À eux deux, ils sont parvenus à tordre le bras des politiques pour leur imposer des réformes qu’ils préféraient toujours reporter après la prochaine élection - il y en a toujours une en vue.
Et à la fin, les faits leur donnaient toujours raison, parce qu’à chaque fois, la nouvelle règle pour laquelle ils avaient milité infléchissait la courbe des tués. C’est bien cela qui les rendait incontournables, et pour cela haïssables par la plupart des adorateurs de la Bagnole.

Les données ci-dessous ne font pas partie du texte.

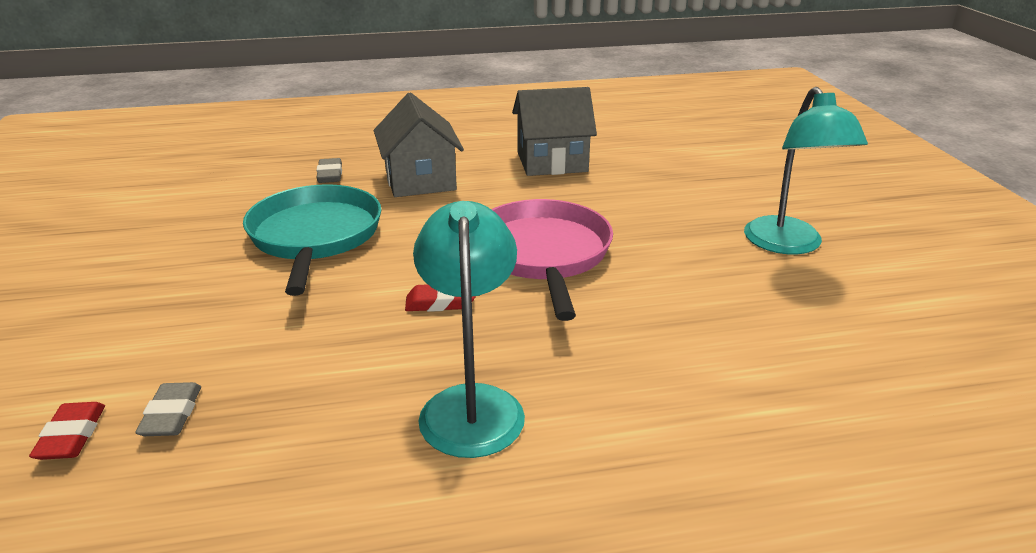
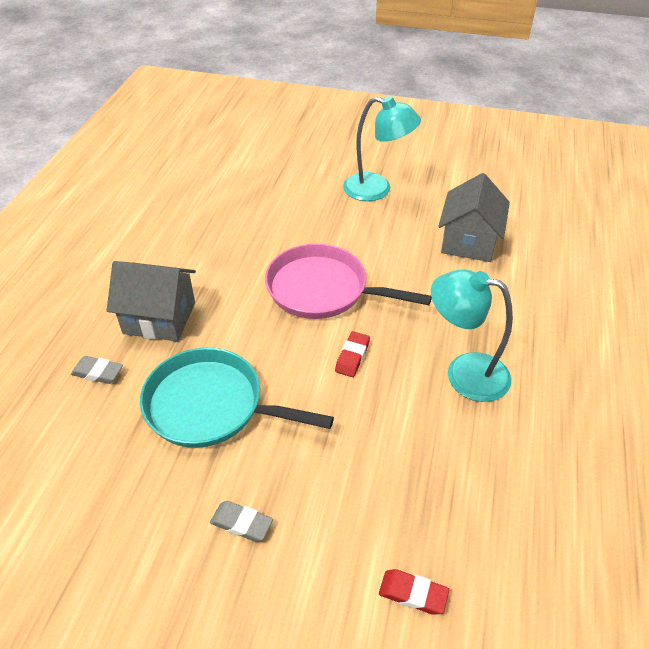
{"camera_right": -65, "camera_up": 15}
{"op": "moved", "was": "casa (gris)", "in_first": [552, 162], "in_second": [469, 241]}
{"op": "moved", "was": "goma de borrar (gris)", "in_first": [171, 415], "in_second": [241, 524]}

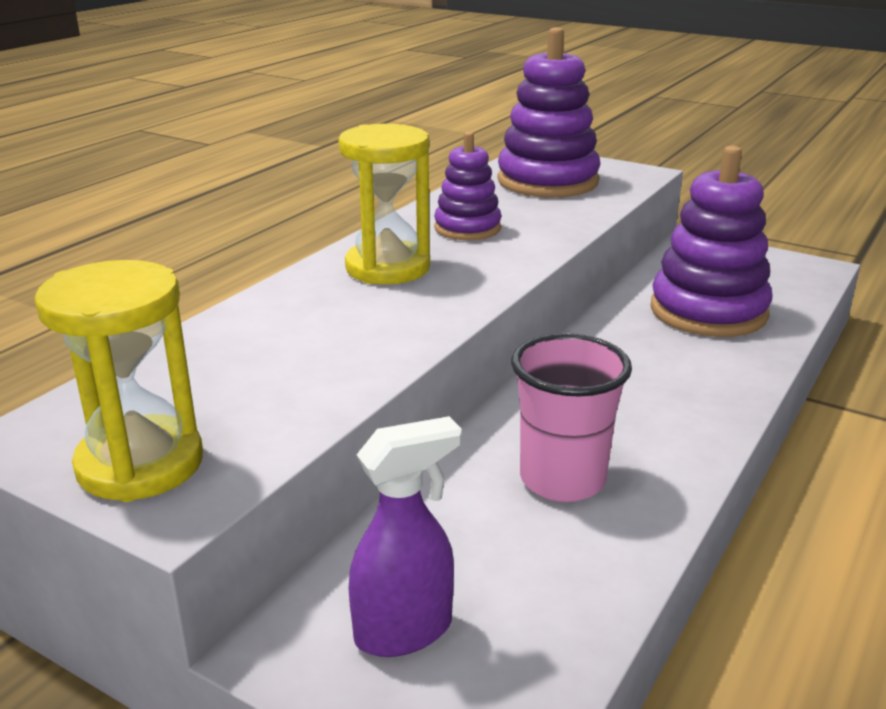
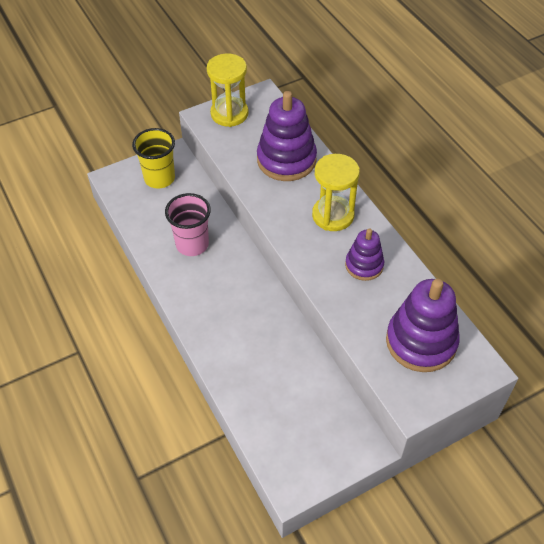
{"camera_right": 120, "camera_up": 25}
{"op": "moved", "was": "juguete apilable (morado)", "in_first": [708, 311], "in_second": [286, 160]}
{"op": "replaced", "was": "pulverizador (morado)", "now": "vaso (amarillo)", "in_first": [405, 631], "in_second": [159, 178]}

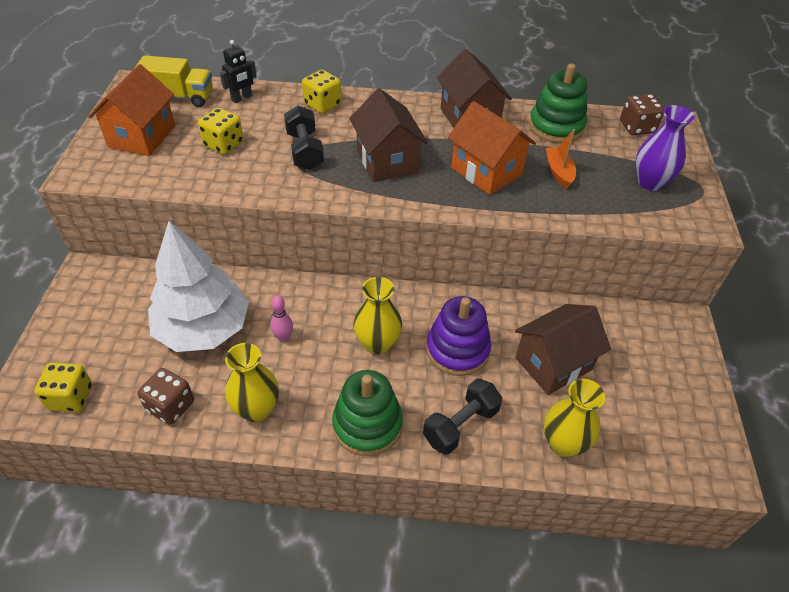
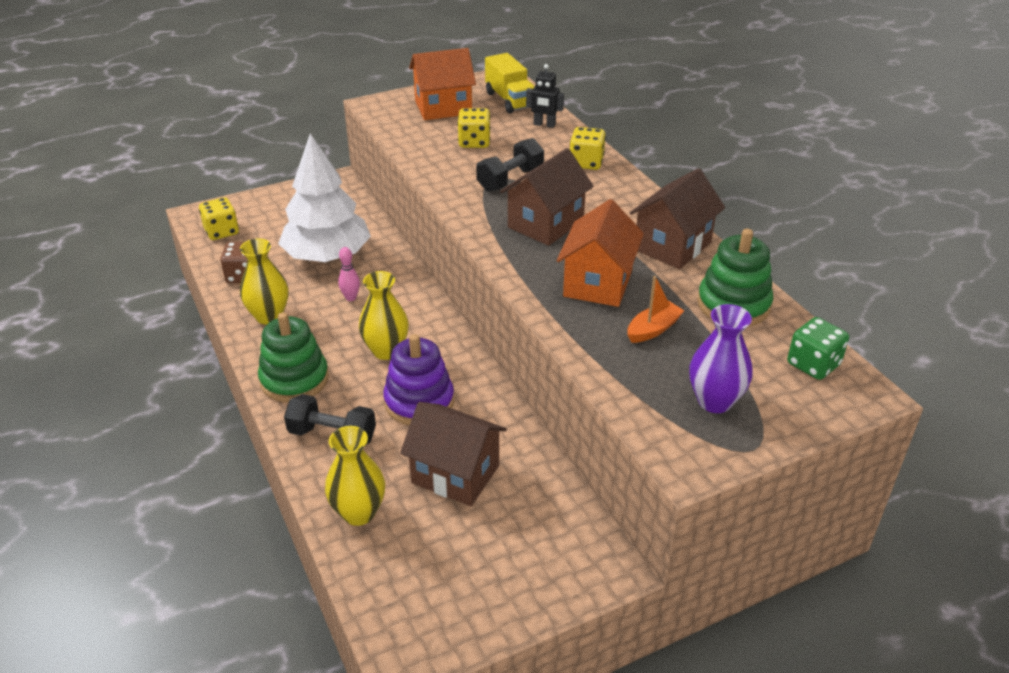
{"camera_right": 60, "camera_up": -10}
{"op": "recoloured", "was": "dado (marrón)", "now": "dado (verde)", "in_first": [637, 127], "in_second": [813, 364]}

Chantal, Claude et les radars

Ils pédalaient ensemble

Crachez sur leur tombe, mais voudriez-vous revenir aux 60 km/h en ville ? Ne plus devoir porter la ceinture à l’arrière ? Retrouver la belle époque d’avant les radars automatiques, quand on pouvait rentrer de week-end de nuit, à 170-180 km/h à la queue leu leu sur la file de gauche de l’autoroute ? Quand on pouvait tenir 100 de moyenne sur départementales sans vraiment craindre pour son permis ? Sérieusement, ce bon vieux temps des 7, 8 000 ou 12 000 morts par an sur la route, il vous manque tant que ça ?

Vous êtes sûr ? J’insiste, parce que statistiquement parmi vous, les cinq millions de lecteurs de ce site, il y en a quelques milliers qui doivent d’être en vie au tandem Got-Perrichon.

J’écris tandem parce que ces deux-là pédalaient souvent ensemble et Dieu sait qu’ils ont dû se mettre en danseuse pour imposer les radars automatiques à Jacques Chirac et ses conseillers.

Chantal, Claude et les radars

2 000 morts de moins en 18 mois !

Jacques Chirac donc, celui qui en 1981 dénonçait « la fureur avec laquelle on traque les automobilistes au lieu de traquer les gangsters » annonçait le 14 juillet 2002 que la « lutte contre la violence routière » (tiens, tiens…) et « la barbarie » serait une des priorités de son quinquennat. Allaient suivre l’annonce des radars automatiques, de la fameuse « tolérance zéro » et une médiatisation sans précédent des accidents de la route.

L’année d’avant, en 2001, on avait dénombré 7 720 tués ; l’année d’après, en 2003, 5 731. Soit quasiment 2 000 morts de moins en 18 mois, alors que le premier radar automatique n’était inauguré qu’en octobre. On n’avait pas vu diminution si brutale depuis les années soixante-dix avec l’instauration des limitations de vitesse et l’obligation du port de la ceinture.
À la fin de la décennie, les flashs se multipliant, on passait sous la barre des 4 000 morts et la suivante on approchait celle des 3 000.

Certes, aujourd’hui, les boîtes à images ne font plus de miracle, la courbe des tués bute sur un plancher et c’est du côté des distractions et de la fatigue, de l’alcool et des stupéfiants, du téléphone et des écrans qu’il faudrait agir. Mais faut-il pour autant relâcher la pression sur la vitesse ?

C’est à vous de voir : à partir de janvier, on ne perdra plus de points – mais toujours des sous - pour les excès de vitesse de moins de 5 km/h, en ville comme sur route. Une vieille revendication de 40 millions d’automobilistes et de la Ligue… de défense des conducteurs, souvent combattue par Chantal Perrichon et Claude Got qui avaient prédit qu’elle serait payée « au prix du sang ».